Sollte ein einheitlicher Index dennoch umgesetzt werden, würde dies eine unzutreffende Beitragshöhe ergeben. Eine Über- oder auch Unterfinanzierung der Rundfunkanstalten wäre nahezu unausweichlich. Neben der von einem einheitlichen Index erhofften besseren Planbarkeit für die Anstalten und der raschen und einfachen Ermittlung der Beitragshöhe wäre ein massiver Verlust an Kontrolle und Rechnungslegung und damit Transparenz die Folge. Bei einem einheitlichen Index würde keine Wirtschaftlichkeits- und Sparsamkeitskontrolle mehr erfolgen.

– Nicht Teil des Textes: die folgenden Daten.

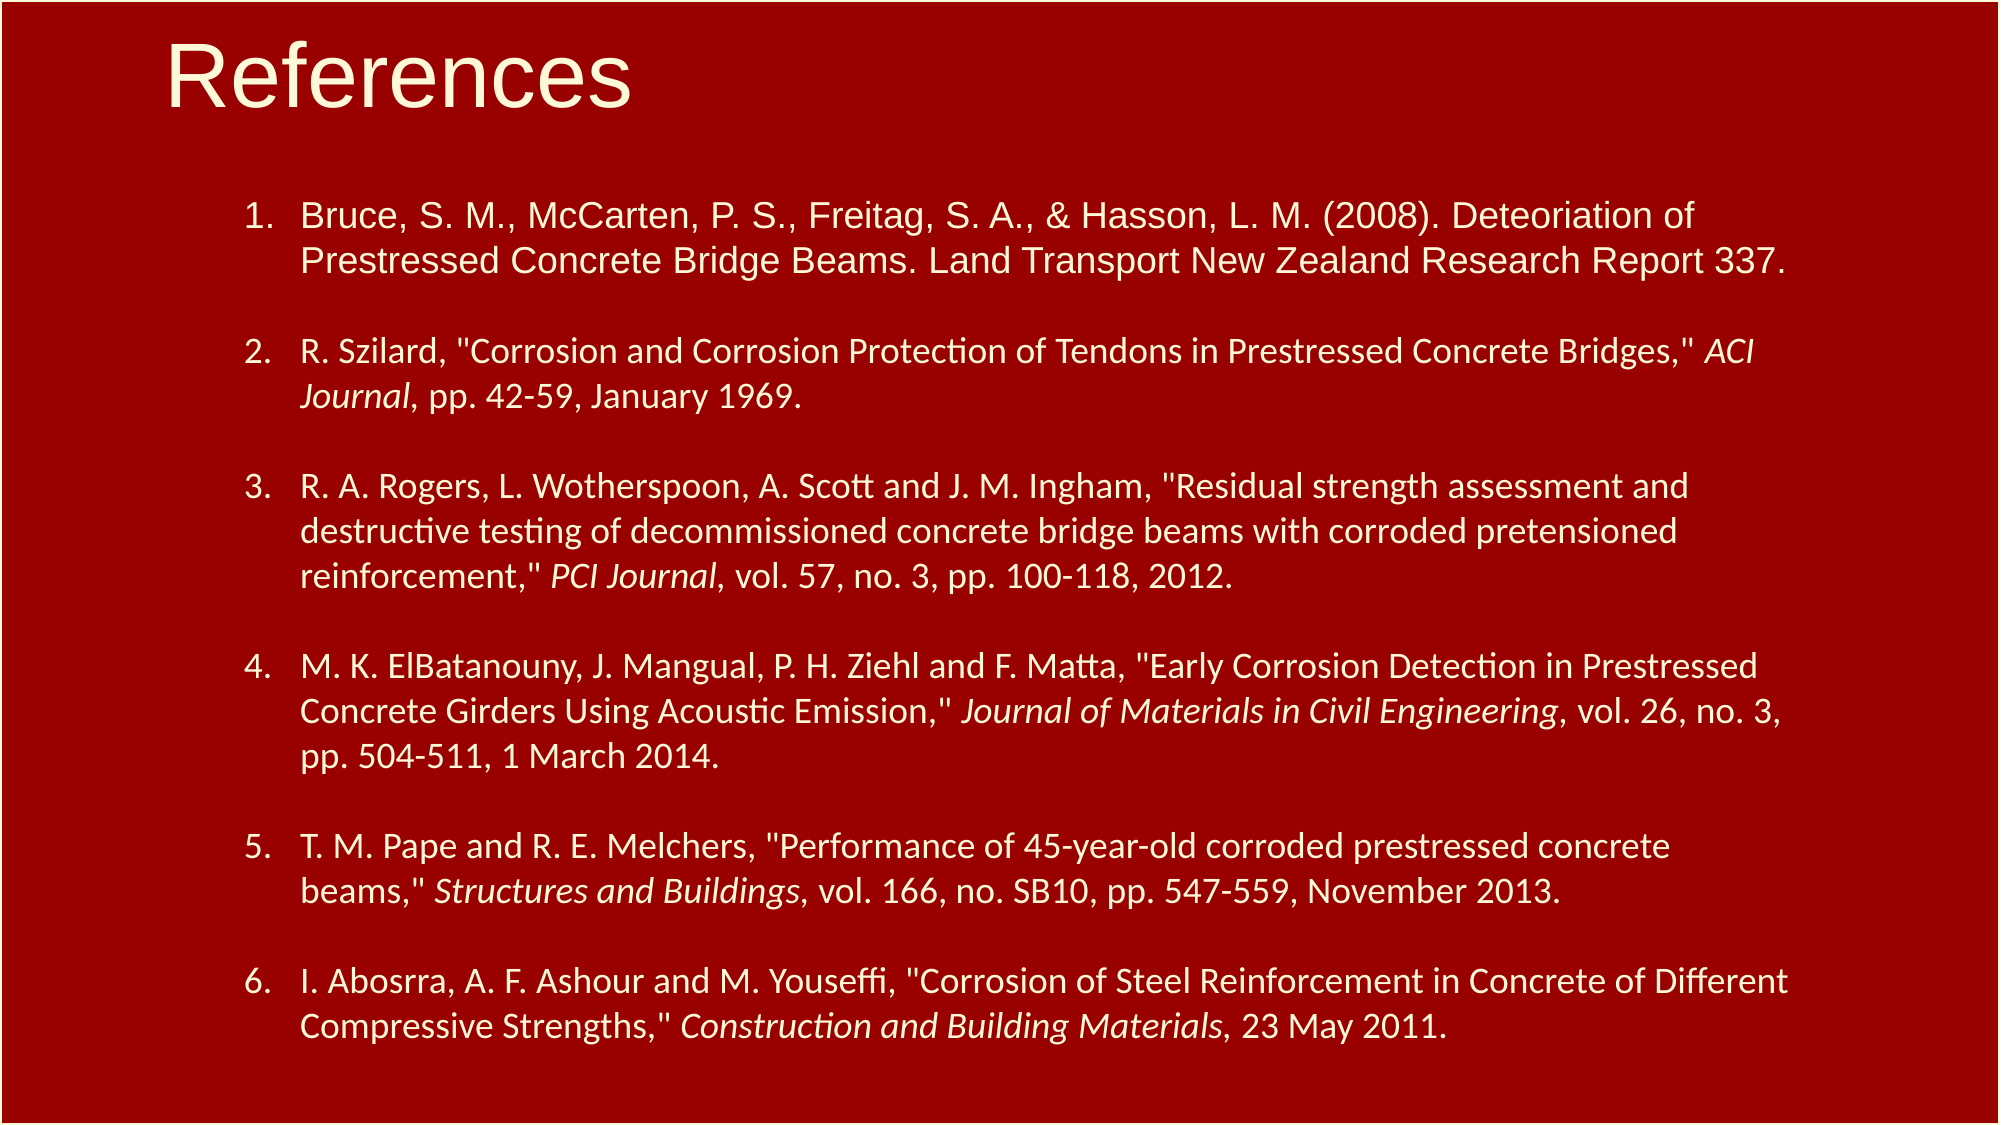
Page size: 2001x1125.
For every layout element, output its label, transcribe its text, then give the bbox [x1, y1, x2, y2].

Vorhandene oder zukünftige Unwirtschaftlichkeiten wären nicht nur intransparent, sondern würden einfach fortgeschrieben.
Die verfassungsrechtlich garantierte Entwicklungsgarantie der Anstalten sei über feste Parameter nicht erfassbar. Hirschle stellt in seinem Kurzgutachten dar, dass insbesondere auf die einzelfallbezogene Prüfung von Projektmitteln nicht verzichtet werden kann. Eine Indexierung könnte vertretbar nur wie bisher beim Kernbestand der Bestandsausgaben erfolgen. Dort werde aber bereits mit den jeweils am besten geeigneten Indizes gearbeitet.
Hirschle stellt zudem heraus, dass die Einbeziehung der Länderparlamente wegen des Gesetzesvorbehalts für das Rundfunkwesen in jedem Fall geboten sei. Die Definition des Rundfunkauftrags sei eine verfassungsrechtlich zwingende Aufgabe des Gesetzgebers. Diese könne nicht, auch nicht gedeckelt durch ein indexiertes Budget, den Rundfunkanstalten selbst überlassen werden. Die medienpolitische Gestaltung sei und bleibe eine Aufgabe des Gesetzgebers und erschöpfe sich nicht in einer Budgetierungsentscheidung mit indexierter Fortschreibung.